- Ils abusent !, s'écrie J-C en raccrochant le téléphone.
En face de lui, son associée relève la tête, le regard interrogateur.
- Tu as appelé le Laboratoire Temyran ? Qu'est-ce qu'ils t'ont répondu ?, demande Karine.
- Ils ne comprennent pas ma réaction. Selon eux, les autres pharmaciens sont très contents que le laboratoire anticipe les ruptures en gonflant les quantités de médicaments livrées. Mais moi, je ne suis pas les autres… Et je ne veux pas accepter ces dix boîtes de ceftriaxone injectable alors qu'on en sort qu'une à deux par an…
- Et donc ?, reprend Karine.
- Et donc, et donc… On va laisser comme ça pour cette fois parce que c'est un package comme ils disent. Ils sont malins ceux-là quand même. Mais la prochaine fois que je vois Magali R, elle va m'entendre, dit J-C en posant lourdement ses mains sur le bureau.
- Magali est chez Norofi maintenant. Elle ne travaille plus pour Temiran.
- Ah oui, c'est vrai. Son remplaçant va m'entendre. Et toi ? Comment s'est passée cette soirée sur l'économie officinale chez le grossiste ?

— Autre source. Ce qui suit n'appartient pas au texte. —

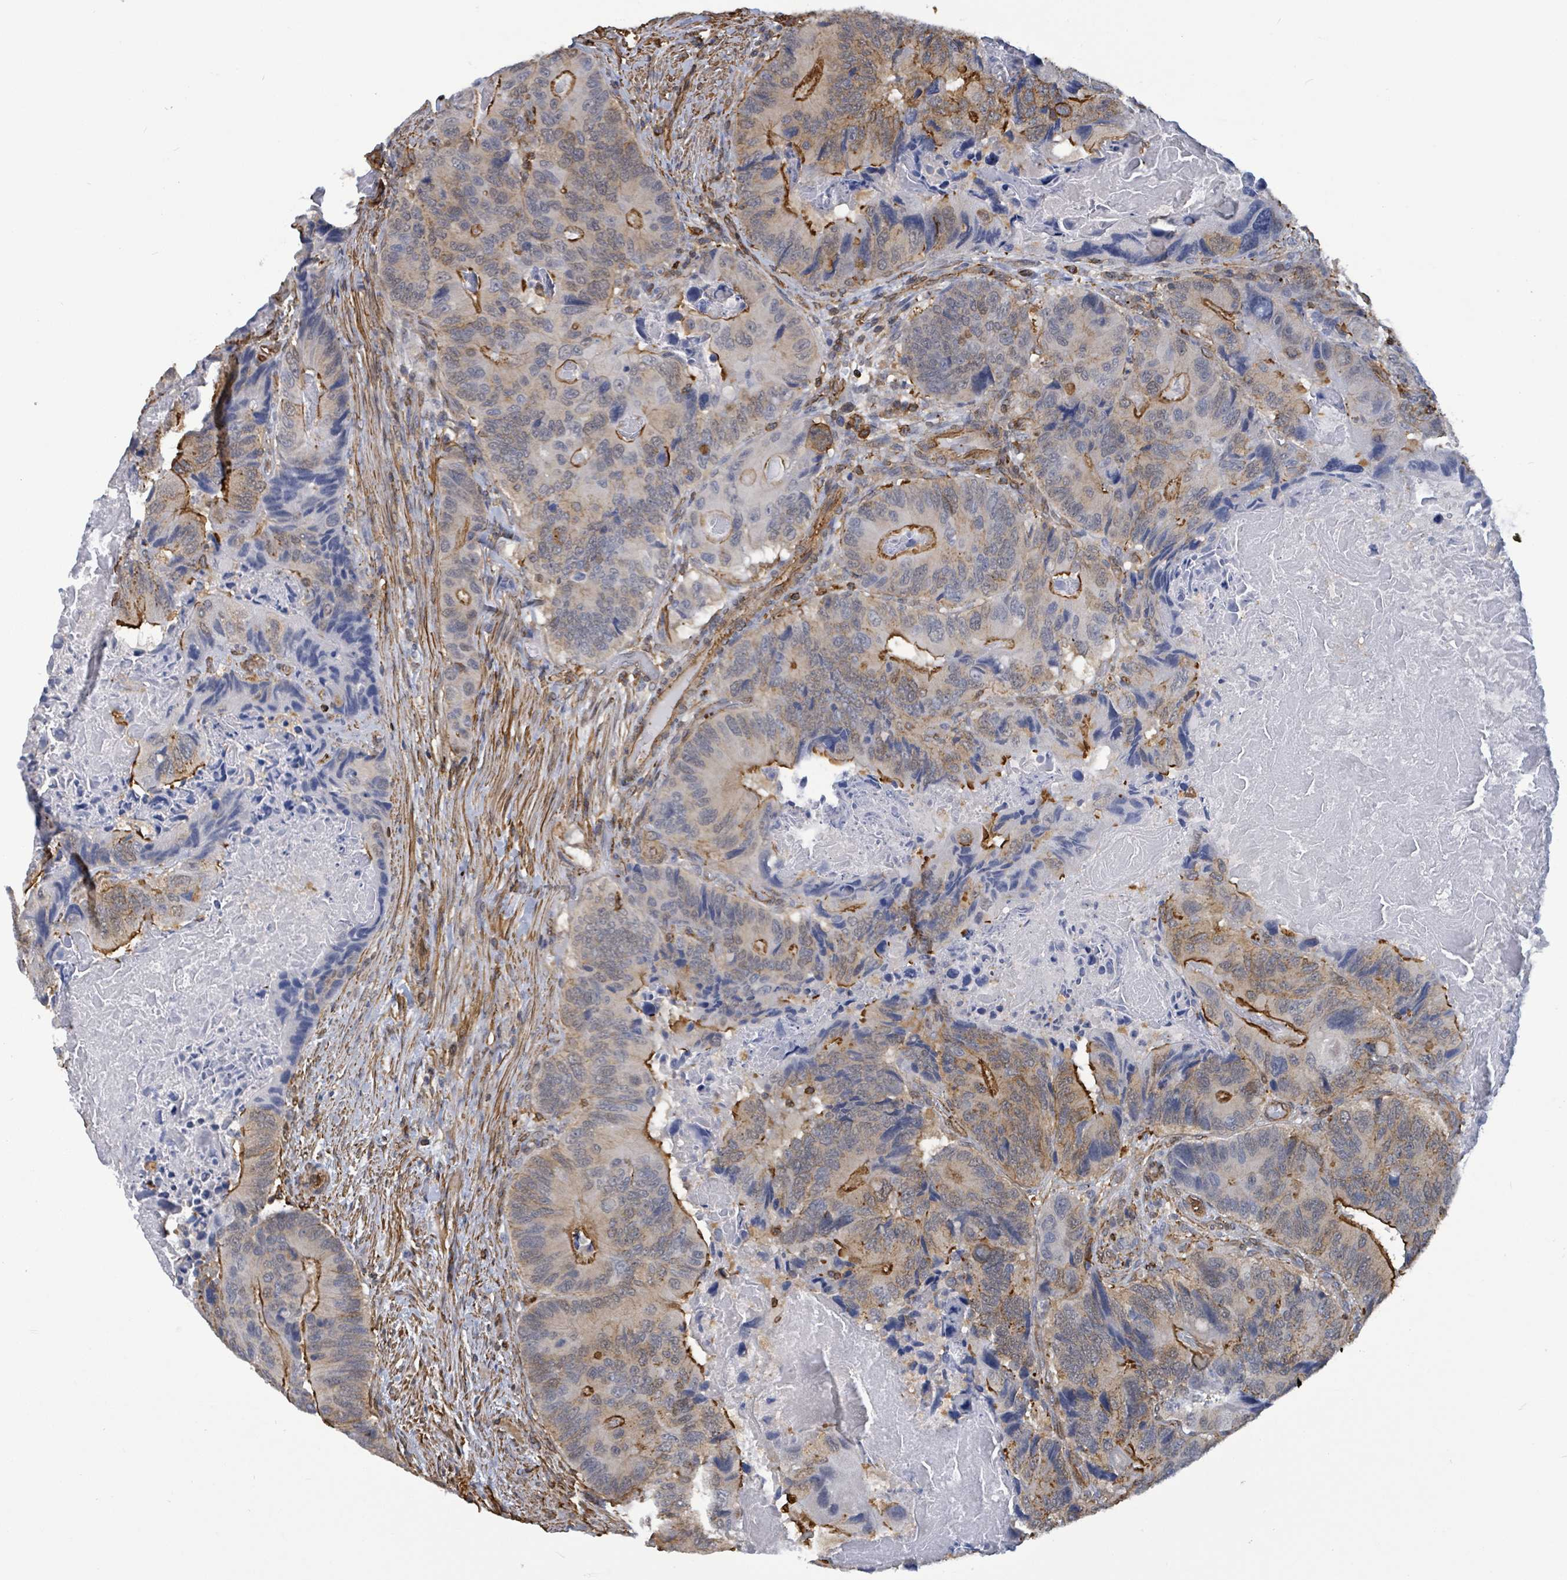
{"staining": {"intensity": "moderate", "quantity": "25%-75%", "location": "cytoplasmic/membranous"}, "tissue": "colorectal cancer", "cell_type": "Tumor cells", "image_type": "cancer", "snomed": [{"axis": "morphology", "description": "Adenocarcinoma, NOS"}, {"axis": "topography", "description": "Colon"}], "caption": "A brown stain labels moderate cytoplasmic/membranous staining of a protein in human colorectal cancer (adenocarcinoma) tumor cells.", "gene": "PRKRIP1", "patient": {"sex": "male", "age": 84}}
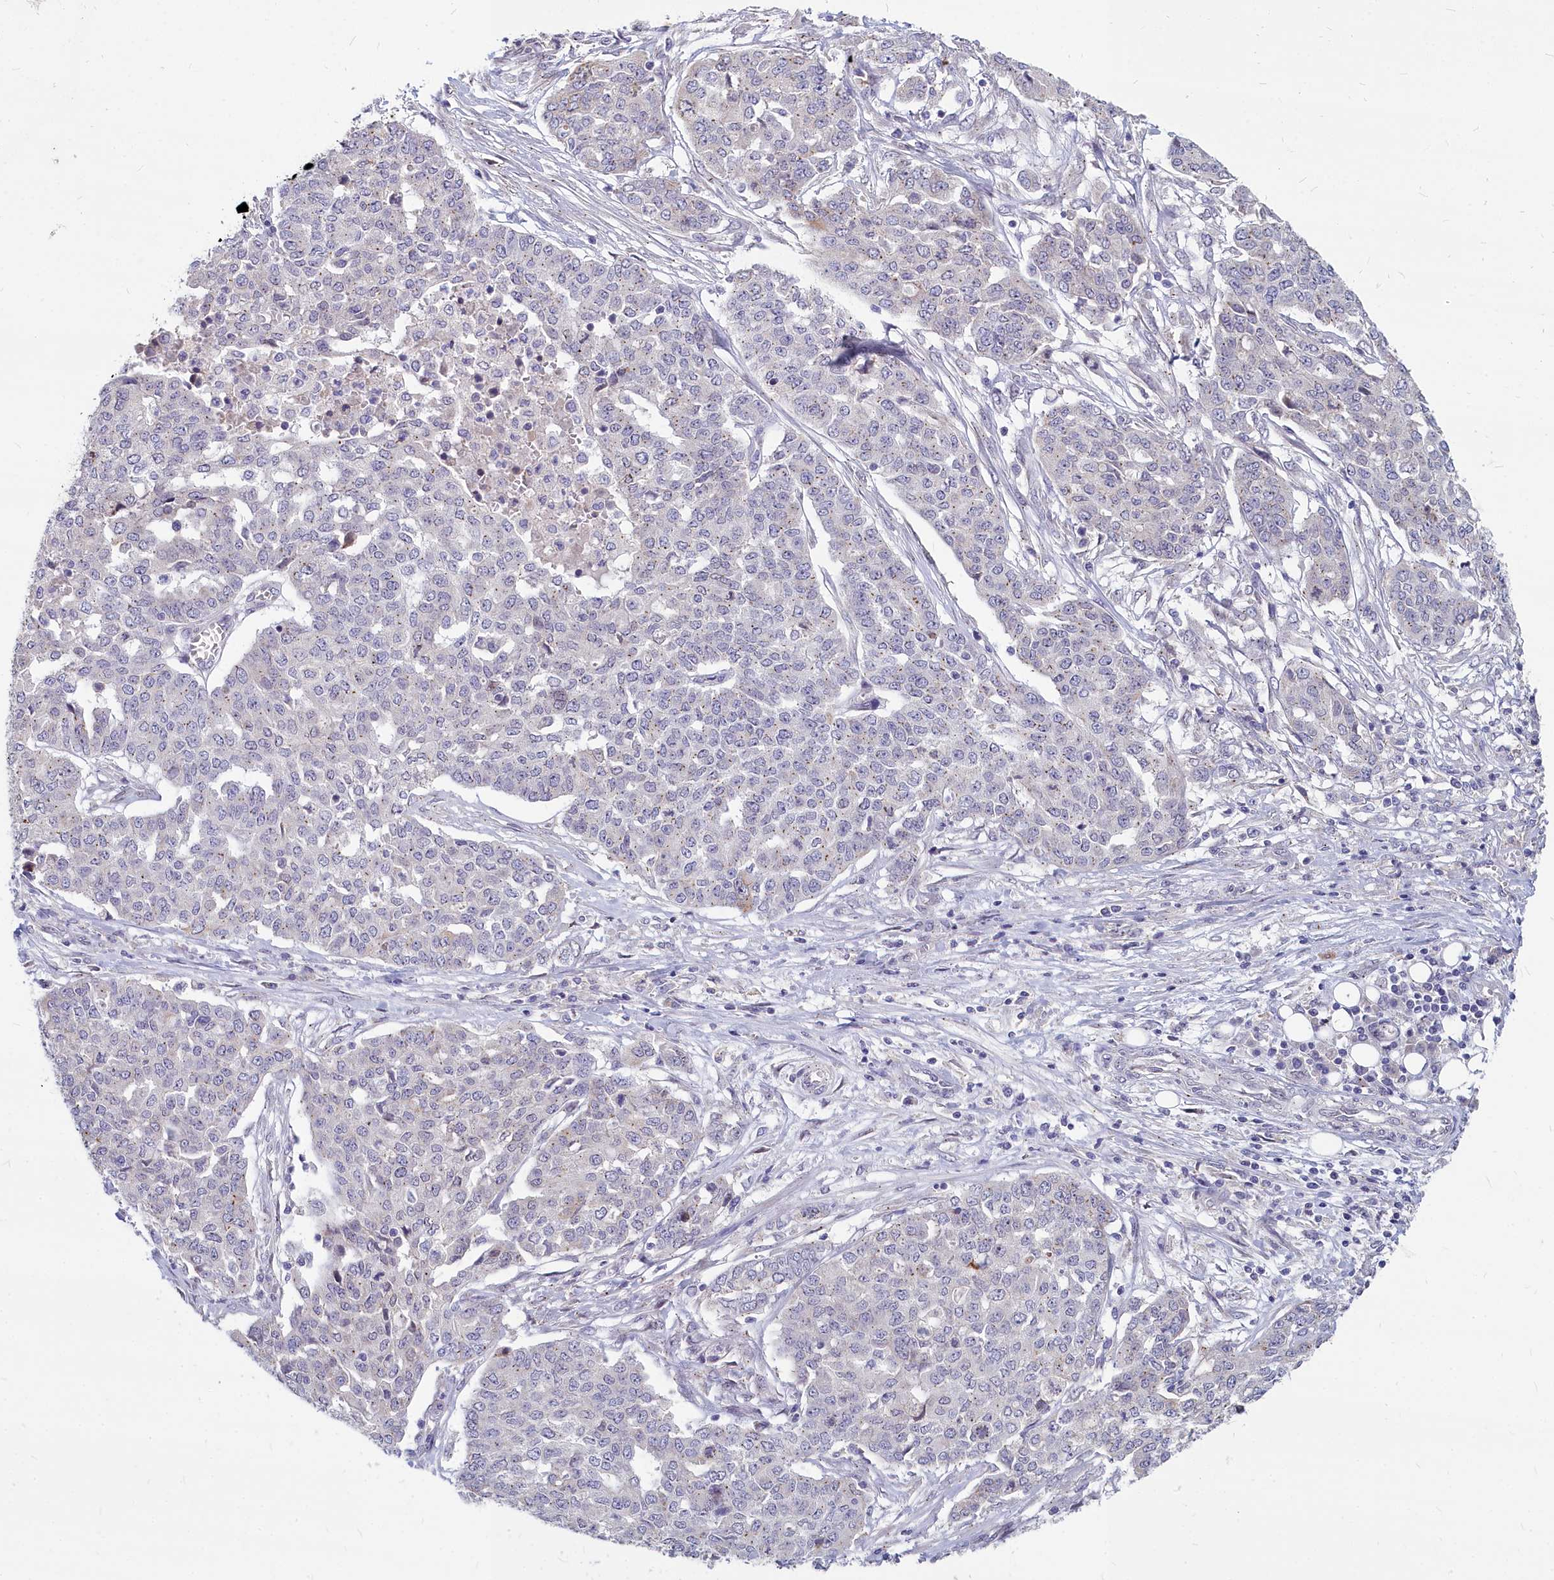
{"staining": {"intensity": "negative", "quantity": "none", "location": "none"}, "tissue": "ovarian cancer", "cell_type": "Tumor cells", "image_type": "cancer", "snomed": [{"axis": "morphology", "description": "Cystadenocarcinoma, serous, NOS"}, {"axis": "topography", "description": "Soft tissue"}, {"axis": "topography", "description": "Ovary"}], "caption": "High magnification brightfield microscopy of ovarian cancer (serous cystadenocarcinoma) stained with DAB (3,3'-diaminobenzidine) (brown) and counterstained with hematoxylin (blue): tumor cells show no significant staining.", "gene": "NOXA1", "patient": {"sex": "female", "age": 57}}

- Très intéressant. On ne s'en sort pas si mal vu le contexte, même si notre comptable nous a dit hier que notre marge avait diminué. Au fait, tu sais ce que j'ai appris ?
- Qui vend ?
- Non, personne ne vend. Mais Perdrigeau, le titulaire de la pharmacie près du lycée, se vantait d'avoir commandé 10 Beyfortus, et d'avoir plein de bétahistine en stock. Le ministre n'a pas tout à fait tort quand il dit que certains pharmaciens surstockent. Ça m'a choquée.
- Quel c. celui-là ! J'ai jamais pu le sentir. Comment veux-tu qu'on y arrive si les confrères ne jouent pas le jeu. Et vous avez parlé du mouvement de mobilisation ?
- Pas trop non. Moi, je ne suis pas très emballée pour suivre le mouvement…
J-C fronce les sourcils :
- Ah ? Au contraire, je pense qu'il faut qu'on donne de la voix. Les pharmaciens sont toujours la cinquième roue du carrosse. Fatôme traîne des pieds… On ne sait même pas s'il y aura des négociations d'ici à la fin de l'année.
- Oui, mais pour nous, ça se passe plutôt bien. J'ai pas envie de me battre pour des confrères qui ne font pas d'efforts pour s'en sortir, répond Karine. On en reparle tout à l'heure ? Je vais vacciner. On déjeune toujours ensemble ?
- Oui, oui, à tout à l'heure.
Dans la pharmacie, entre deux patients, le même sujet anime l'équipe. Emmanuel, le préparateur et militant syndical, tente de convaincre ses collègues :
- Cette grève, ce sera celle des titulaires, pas la nôtre. Ils ne peuvent pas nous l'imposer.
- Ils se battent quand même pour protéger le réseau officinal. Ça nous concerne tous, rétorque Marion.
- Tu es naïve. Ce que veulent les titulaires, c'est gagner plus, mais ils ne partageront pas le gâteau.
- On peut en parler plus tard ? Il y a de plus en plus de monde, intervient Kenza.
- Il est 16 h 00, c'est le coup de feu comme d'habitude. Lou, tu pourras livrer Madame Gérard avant 18 h 00 ? L'infirmière passe chez elle vers 18 h 30, dit Christèle.
Alors que la préparatrice s'apprête à quitter le back-office, J-C sort du bureau en trombe :
- Christèle, je file aux urgences. Ma mère a eu un malaise.